● Instructions to follow
Look below for the line containing "left back paw: (315, 226)"; from there through the line containing "right back paw: (203, 213)", both lines included, please set down each line exactly and nothing else.

● Records to use
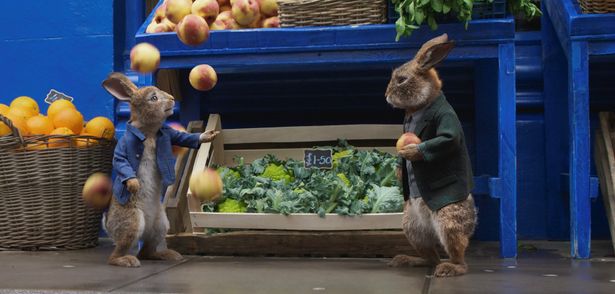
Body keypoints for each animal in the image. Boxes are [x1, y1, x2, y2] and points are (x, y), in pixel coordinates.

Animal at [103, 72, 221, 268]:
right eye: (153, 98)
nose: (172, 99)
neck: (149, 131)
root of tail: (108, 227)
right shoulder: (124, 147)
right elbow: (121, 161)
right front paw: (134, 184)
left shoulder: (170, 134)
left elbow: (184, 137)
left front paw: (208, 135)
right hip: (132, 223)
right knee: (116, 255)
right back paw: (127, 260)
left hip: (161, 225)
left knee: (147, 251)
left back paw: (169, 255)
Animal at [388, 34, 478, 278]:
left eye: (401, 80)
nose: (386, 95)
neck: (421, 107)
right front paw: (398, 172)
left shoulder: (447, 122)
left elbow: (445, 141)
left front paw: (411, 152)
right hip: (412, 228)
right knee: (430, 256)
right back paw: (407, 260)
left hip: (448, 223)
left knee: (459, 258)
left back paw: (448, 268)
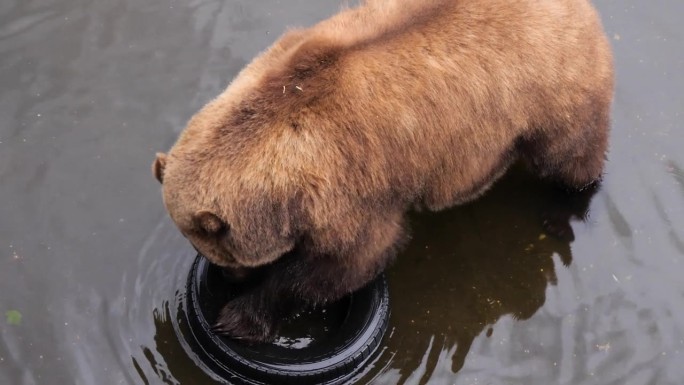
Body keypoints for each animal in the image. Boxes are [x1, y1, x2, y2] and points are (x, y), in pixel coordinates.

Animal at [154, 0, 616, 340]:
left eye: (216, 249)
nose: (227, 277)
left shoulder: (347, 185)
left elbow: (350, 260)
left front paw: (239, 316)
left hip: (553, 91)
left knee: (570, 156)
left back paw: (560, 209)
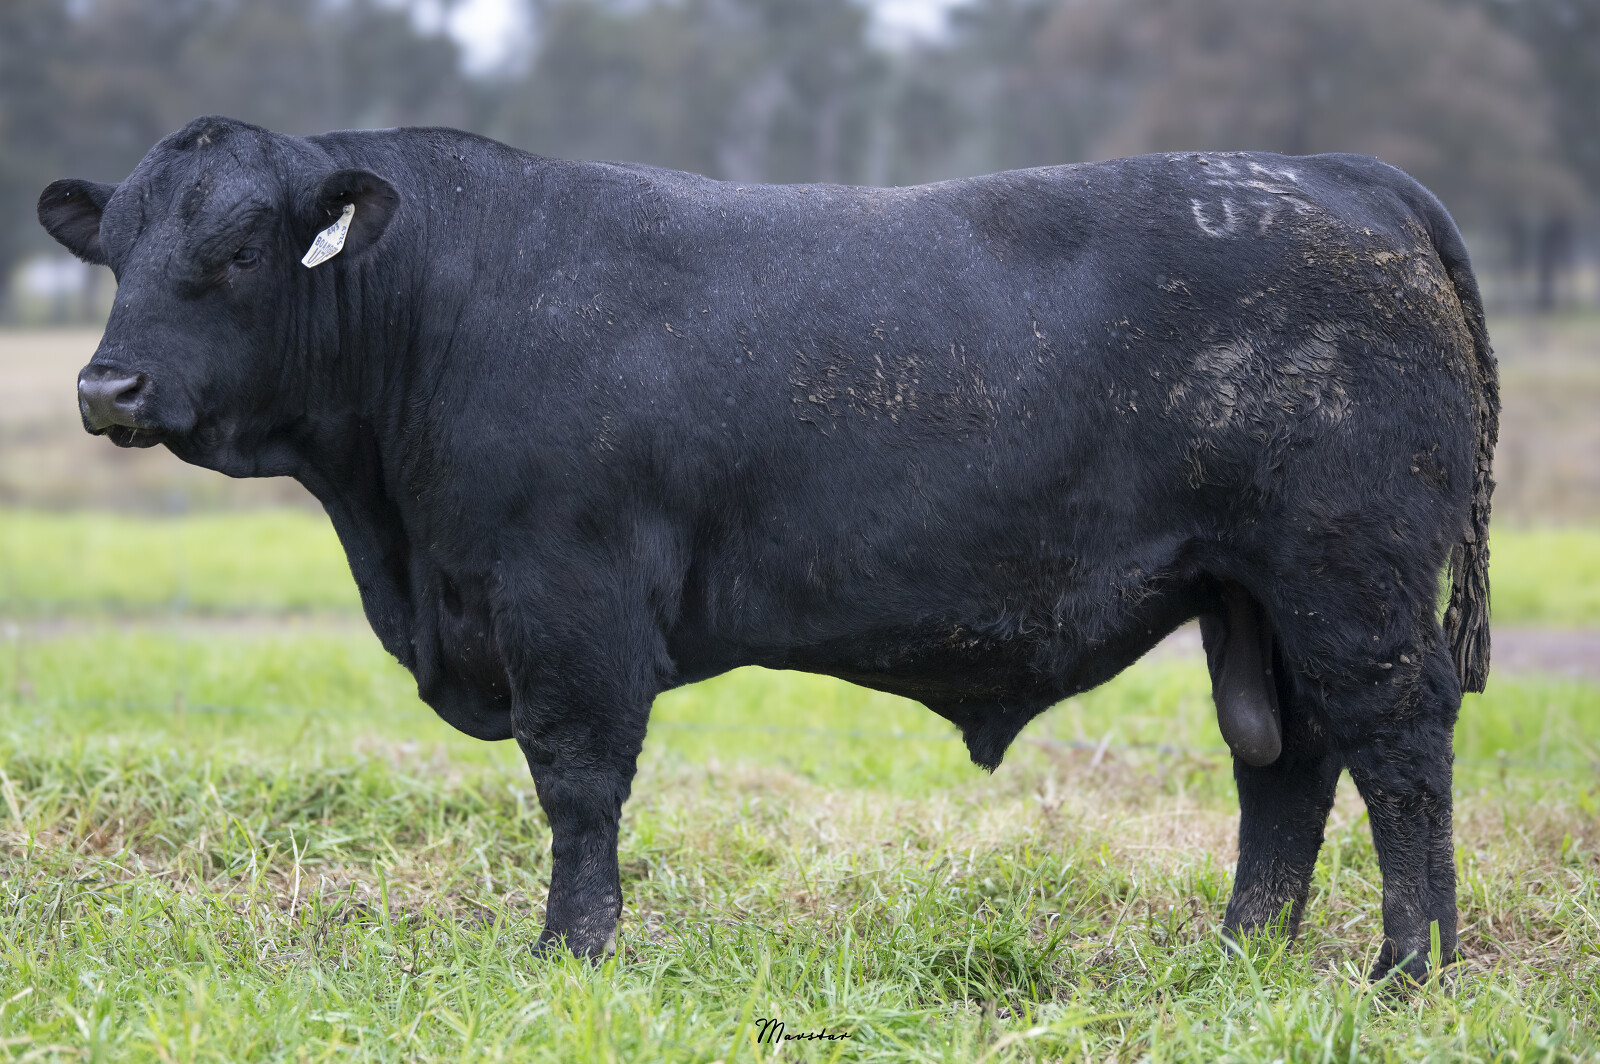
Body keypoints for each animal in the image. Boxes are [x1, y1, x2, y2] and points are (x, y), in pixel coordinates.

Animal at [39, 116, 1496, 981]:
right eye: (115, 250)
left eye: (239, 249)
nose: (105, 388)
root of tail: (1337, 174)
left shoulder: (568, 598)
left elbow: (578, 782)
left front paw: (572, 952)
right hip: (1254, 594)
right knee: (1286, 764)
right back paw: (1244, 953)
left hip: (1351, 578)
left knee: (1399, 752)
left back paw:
--
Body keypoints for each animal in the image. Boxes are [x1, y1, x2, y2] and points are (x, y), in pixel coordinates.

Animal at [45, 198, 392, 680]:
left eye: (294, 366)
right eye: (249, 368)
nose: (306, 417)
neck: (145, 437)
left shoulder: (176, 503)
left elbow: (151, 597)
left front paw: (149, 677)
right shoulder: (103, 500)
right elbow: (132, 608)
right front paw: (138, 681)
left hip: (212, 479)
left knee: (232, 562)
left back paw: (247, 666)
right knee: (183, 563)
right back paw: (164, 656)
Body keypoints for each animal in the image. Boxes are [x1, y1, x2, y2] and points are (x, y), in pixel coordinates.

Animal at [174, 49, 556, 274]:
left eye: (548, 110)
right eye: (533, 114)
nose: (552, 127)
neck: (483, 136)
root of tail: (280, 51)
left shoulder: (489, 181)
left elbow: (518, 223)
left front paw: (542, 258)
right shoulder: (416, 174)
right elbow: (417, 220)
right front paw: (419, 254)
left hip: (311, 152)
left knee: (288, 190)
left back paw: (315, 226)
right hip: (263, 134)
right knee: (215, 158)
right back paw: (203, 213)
---
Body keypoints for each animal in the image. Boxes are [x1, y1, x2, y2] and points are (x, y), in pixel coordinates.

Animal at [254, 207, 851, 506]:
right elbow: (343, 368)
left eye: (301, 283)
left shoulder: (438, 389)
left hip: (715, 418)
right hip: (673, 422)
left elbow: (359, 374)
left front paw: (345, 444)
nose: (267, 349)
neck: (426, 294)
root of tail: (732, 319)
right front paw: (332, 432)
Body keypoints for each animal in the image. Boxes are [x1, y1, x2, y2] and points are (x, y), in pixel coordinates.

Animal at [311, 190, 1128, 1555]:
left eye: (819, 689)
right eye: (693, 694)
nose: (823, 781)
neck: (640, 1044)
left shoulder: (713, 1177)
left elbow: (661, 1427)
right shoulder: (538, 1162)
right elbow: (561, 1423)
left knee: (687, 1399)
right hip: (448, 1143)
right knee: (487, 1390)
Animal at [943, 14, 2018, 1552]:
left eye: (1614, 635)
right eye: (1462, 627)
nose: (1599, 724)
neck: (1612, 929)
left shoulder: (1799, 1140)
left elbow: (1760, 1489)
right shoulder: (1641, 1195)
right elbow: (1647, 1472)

● Response to this task
left back paw: (315, 226)
right hip: (263, 134)
right knee: (215, 158)
right back paw: (203, 213)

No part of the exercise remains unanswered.